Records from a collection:
::::::::
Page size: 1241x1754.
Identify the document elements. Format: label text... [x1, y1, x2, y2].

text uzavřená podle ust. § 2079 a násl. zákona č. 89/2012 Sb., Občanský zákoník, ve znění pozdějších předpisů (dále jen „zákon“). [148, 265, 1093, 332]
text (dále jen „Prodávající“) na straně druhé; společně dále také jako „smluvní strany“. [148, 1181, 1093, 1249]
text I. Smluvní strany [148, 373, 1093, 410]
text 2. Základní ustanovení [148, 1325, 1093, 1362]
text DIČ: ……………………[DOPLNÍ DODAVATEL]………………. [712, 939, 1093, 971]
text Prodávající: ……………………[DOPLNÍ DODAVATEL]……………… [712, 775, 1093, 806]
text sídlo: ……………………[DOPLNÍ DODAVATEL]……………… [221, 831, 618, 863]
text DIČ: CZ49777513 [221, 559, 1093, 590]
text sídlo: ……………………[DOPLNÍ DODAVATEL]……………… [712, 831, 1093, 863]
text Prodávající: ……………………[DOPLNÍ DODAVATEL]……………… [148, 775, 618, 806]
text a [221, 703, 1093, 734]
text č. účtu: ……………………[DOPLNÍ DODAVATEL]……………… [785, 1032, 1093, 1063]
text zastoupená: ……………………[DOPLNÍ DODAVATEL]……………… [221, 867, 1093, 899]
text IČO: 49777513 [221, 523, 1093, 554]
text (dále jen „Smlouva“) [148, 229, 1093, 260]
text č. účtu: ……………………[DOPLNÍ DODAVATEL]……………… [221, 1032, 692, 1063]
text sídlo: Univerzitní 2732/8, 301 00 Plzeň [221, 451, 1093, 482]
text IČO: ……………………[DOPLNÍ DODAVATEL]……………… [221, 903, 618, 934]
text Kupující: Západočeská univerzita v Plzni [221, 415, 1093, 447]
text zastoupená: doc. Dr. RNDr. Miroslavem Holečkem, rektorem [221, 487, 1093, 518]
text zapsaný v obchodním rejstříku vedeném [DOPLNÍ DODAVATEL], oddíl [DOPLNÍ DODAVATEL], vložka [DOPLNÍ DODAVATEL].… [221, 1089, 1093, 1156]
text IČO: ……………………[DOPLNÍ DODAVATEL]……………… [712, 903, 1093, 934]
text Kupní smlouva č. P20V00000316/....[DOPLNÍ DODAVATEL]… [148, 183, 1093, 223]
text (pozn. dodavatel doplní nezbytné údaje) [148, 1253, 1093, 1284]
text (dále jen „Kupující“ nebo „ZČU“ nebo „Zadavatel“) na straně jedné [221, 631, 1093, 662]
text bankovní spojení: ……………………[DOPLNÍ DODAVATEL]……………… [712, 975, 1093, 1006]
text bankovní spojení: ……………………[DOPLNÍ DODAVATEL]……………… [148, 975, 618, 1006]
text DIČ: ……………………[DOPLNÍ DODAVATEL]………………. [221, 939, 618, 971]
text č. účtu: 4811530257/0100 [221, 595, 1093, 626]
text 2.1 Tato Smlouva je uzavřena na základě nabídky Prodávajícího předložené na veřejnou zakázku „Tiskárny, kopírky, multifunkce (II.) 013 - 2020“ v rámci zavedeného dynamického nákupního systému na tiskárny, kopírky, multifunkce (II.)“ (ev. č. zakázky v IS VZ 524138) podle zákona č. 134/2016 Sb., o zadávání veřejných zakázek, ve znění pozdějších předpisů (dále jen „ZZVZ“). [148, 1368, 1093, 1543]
::::::::
Requirement >> Copy out the lines of the data where the string "Kupující" occurs.

Solution below >>
text Kupující: Západočeská univerzita v Plzni [221, 415, 1093, 447]
text (dále jen „Kupující“ nebo „ZČU“ nebo „Zadavatel“) na straně jedné [221, 631, 1093, 662]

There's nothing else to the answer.